PASSAGE SHOWN:
- Opening Delimiter -
Lines 13 to 26 convert data to a datetime object. The datetime string value can be available in one column are divided over two columns. In the latter case the timecolumn can be used to specify the column containing the time part. In this case, first the date column is extended with the time (line 16–18) by simply concatenating the two strings. The time column will be removed from the dataframe.

The method offers the possibility to create a new column with the datetime object values. If this is used, the original date and, if used, time columns are removed from the dataframe. The last parameter onerror specifies the action to take on error. The default parameter value ignore ignores a formatting error and returns the original value. When it is given the value coerce, an invalid format string will result in NaT, not a time.

Finally, there are two methods for conversion to date-only and time-only. These keep only the relevant part of the datetime object as created by the previous method. E.g. laptimes don’t have a date part.
- Closing Delimiter -
DIRECTIVE:
Answer these questions using the passage on datetime conversion.
1. What happens to the time column after it is concatenated with the date column?
2. What does an invalid format string result in when onerror is given the value coerce?
3. What is offered as an example of values that have no date part?
The lines after this point are separate material and have no connection to the passage on datetime conversion.

RECORDED INFORMATION:
- Opening Delimiter -
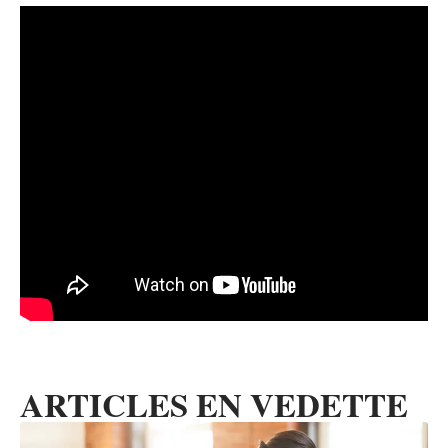
ARTICLES EN VEDETTE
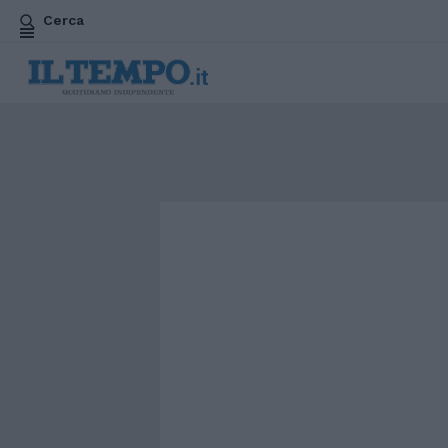
Cerca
- Closing Delimiter -
TASK ANSWER:
1. It is removed from the dataframe.
2. It results in NaT, not a time.
3. Laptimes.